Os resultados entre os apurados na primeira fase eram contabilizados no acesso às medalhas, pelo que cada seleção iria fazer apenas dois jogos. Logo a abrir, o tal Estados Unidos-União Soviética, a 22 de fevereiro.
Com a memória do jogo do Madison Square Garden ainda muito viva, os soviéticos julgaram que tinham um jogo no bolso. «Julgavam que estava ganho. Aquele resultado [10-3] foi o início do descalabro», disse mais tarde o selecionador Viktor Tikhonov.
Num pavilhão com 8500 espetadores, na sua enorme maioria norte-americanos, os soviéticos pareceram querer fazer mais do mesmo. Por três vezes adiantaram-se no marcador: por três vezes os norte-americanos responderam e igualaram o resultado.
Quando faltavam dez minutos para o final do terceiro e último período, Mike Eruzione lançou a última peça para a surpresa e marcou o 4-3. Assim, de forma inesperada, os Estados Unidos estavam na frente e os soviéticos pareciam incrédulos, a perder o controlo e a jogar como não estavam habituados: a perder e precipitados.
Eis o milagre
Os minutos passaram e o choque começou a ganhar contornos cada vez mais definitivos. Na ABC, Al Michaels narrou de forma perfeita o final do encontro: «Onze segundos, dez segundos… a contagem decrescente está em andamento. Morrow passa para Silk. Faltam cinco segundos para o final do jogo. Acreditam em milagres? [Pausa] SIM!».
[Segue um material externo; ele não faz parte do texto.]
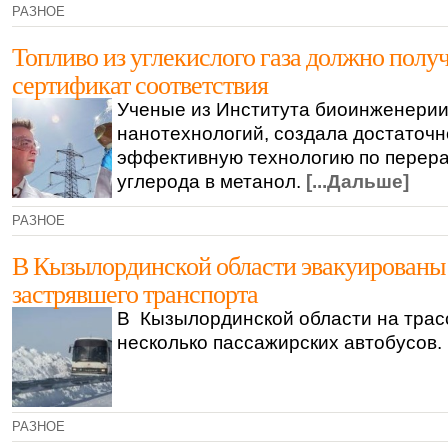
РАЗНОЕ
Топливо из углекислого газа должно полу
сертификат соответствия
Ученые из Института биоинженерии
нанотехнологий, создала достаточн
эффективную технологию по перера
углерода в метанол.
[...Дальше]
РАЗНОЕ
В Кызылординской области эвакуированы
застрявшего транспорта
В Кызылординской области на трас
несколько пассажирских автобусов.
РАЗНОЕ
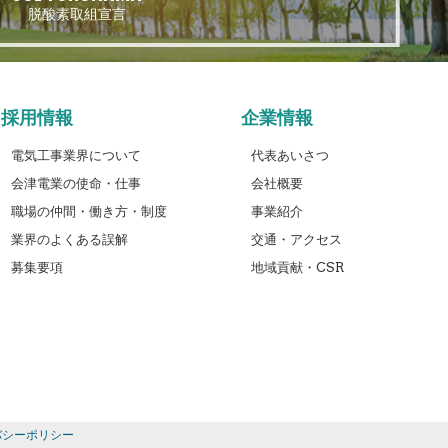
脱酸素取組宣言
採用情報
企業情報
電気工事業界について
代表あいさつ
会津電業の使命・仕事
会社概要
職場の仲間・働き方・制度
事業紹介
業界のよくある誤解
交通・アクセス
募集要項
地域貢献・CSR
バシーポリシー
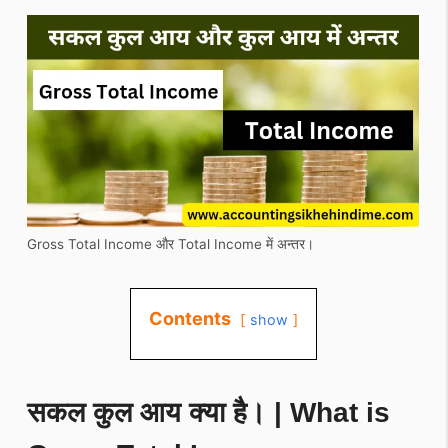
Gross Total Income और Total Income में अन्तर।
Contents
show
सकल कुल आय क्या है। | What is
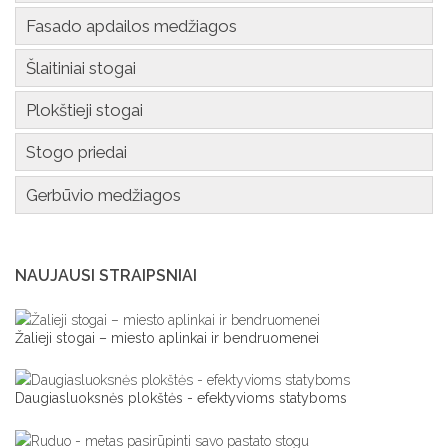
Fasado apdailos medžiagos
Šlaitiniai stogai
Plokštieji stogai
Stogo priedai
Gerbūvio medžiagos
NAUJAUSI STRAIPSNIAI
Žalieji stogai – miesto aplinkai ir bendruomenei
Daugiasluoksnės plokštės - efektyvioms statyboms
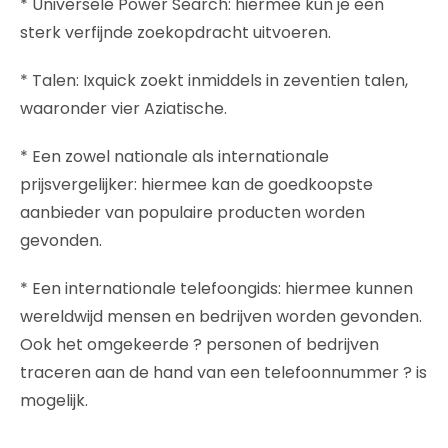
* Universele Power Search: hiermee kun je een
sterk verfijnde zoekopdracht uitvoeren.
* Talen: Ixquick zoekt inmiddels in zeventien talen,
waaronder vier Aziatische.
* Een zowel nationale als internationale
prijsvergelijker: hiermee kan de goedkoopste
aanbieder van populaire producten worden
gevonden.
* Een internationale telefoongids: hiermee kunnen
wereldwijd mensen en bedrijven worden gevonden.
Ook het omgekeerde ? personen of bedrijven
traceren aan de hand van een telefoonnummer ? is
mogelijk.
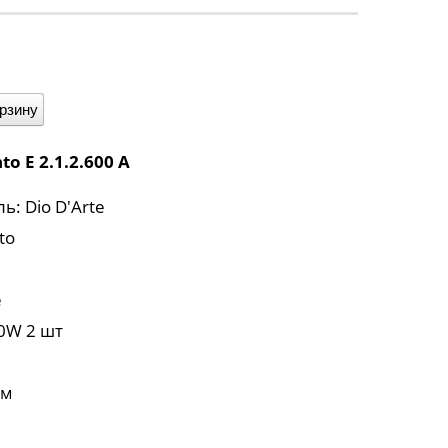
орзину
to E 2.1.2.600 A
: Dio D'Arte
to
e
0W 2 шт
см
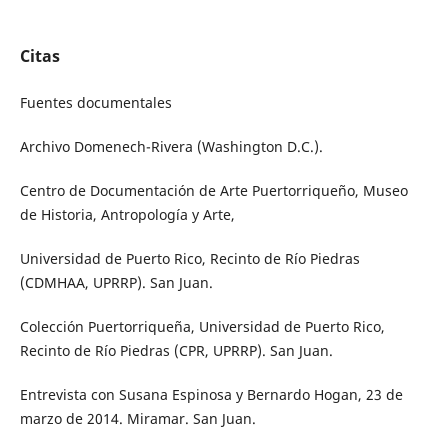
Citas
Fuentes documentales
Archivo Domenech-Rivera (Washington D.C.).
Centro de Documentación de Arte Puertorriqueño, Museo
de Historia, Antropología y Arte,
Universidad de Puerto Rico, Recinto de Río Piedras
(CDMHAA, UPRRP). San Juan.
Colección Puertorriqueña, Universidad de Puerto Rico,
Recinto de Río Piedras (CPR, UPRRP). San Juan.
Entrevista con Susana Espinosa y Bernardo Hogan, 23 de
marzo de 2014. Miramar. San Juan.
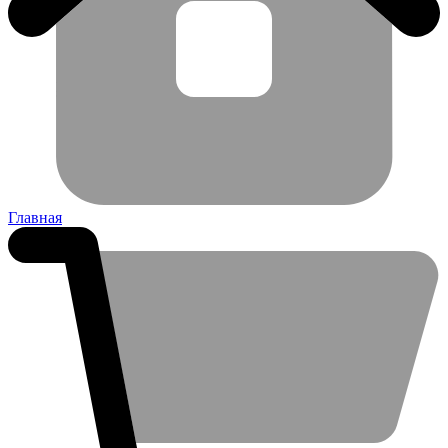
Главная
A festa americana estendeu-se ao país mas, apesar das celebrações, o jogo não garantiu qualquer medalha. Foi necessário derrotar a Finlândia dois dias depois, num jogo em que os americanos entraram no terceiro período a perder [viraram de 1-2 para 4-2].
O ouro foi a cereja no topo do bolo. Hoje, 38 anos depois, aquele continua a ser o último título olímpico dos Estados Unidos no hóquei no gelo masculino – a equipa feminina venceu na edição de estreia, em 1998. E mesmo a nível de medalhas, os americanos só regressaram em 2002, com uma medalha de prata.
Do outro lado, a União Soviética desforrou-se com vitórias em 1984 e 1988, enquanto o título de 1992 foi para a Equipa Unificada, composta pelas antigas repúblicas soviéticas socialistas.
Praticamente um mês depois do Milagre no Gelo, Jimmy Carter cumpriu a ameaça e anunciou que os Estados Unidos não disputariam os Jogos de Moscovo. Em resposta, os soviéticos não competiram em Los Angeles-1984.